Doc Processor

Note

This tutorial was written by GPT4 and edited by a human.

The doc processor is a Python script designed to preprocess documents by loading them from various file formats and splitting them into smaller sub-documents. It works in two main steps:

(1) Loading documents: The magic_load_doc function is used to load a document from a file. It automatically detects the file format based on the file extension and uses the appropriate loader to read the content. Supported file formats include PDF, DOCX, PPTX, XLSX, Markdown, and IPYNB. If the file format is not recognized, it is treated as a plain text file.

(2) Splitting documents: The split_document function is used to split a document into smaller sub-documents using a token text splitter. You can specify the maximum length of each sub-document (chunk_size) and the number of tokens to overlap between each sub-document (chunk_overlap). The function returns a list of sub-documents.

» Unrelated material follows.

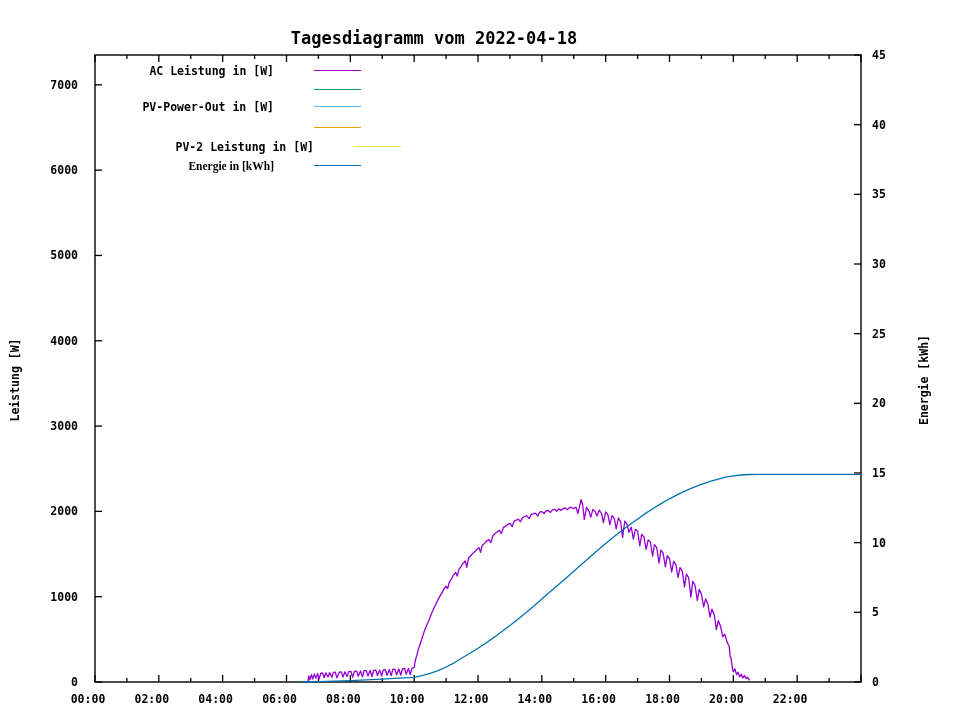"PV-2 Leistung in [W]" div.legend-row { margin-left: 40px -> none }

To use the doc processor, simply import the required functions and call them with the appropriate parameters. For example:

from llamabot.doc_processor import magic_load_doc, split_document

# Load a document from a file
file_path = "path/to/your/document.pdf"
documents = magic_load_doc(file_path)

# Split the document into sub-documents
chunk_size = 2000
chunk_overlap = 0
sub_documents = [split_document(doc, chunk_size, chunk_overlap) for doc in documents]

This will give you a list of sub-documents that can be further processed inside QueryBot.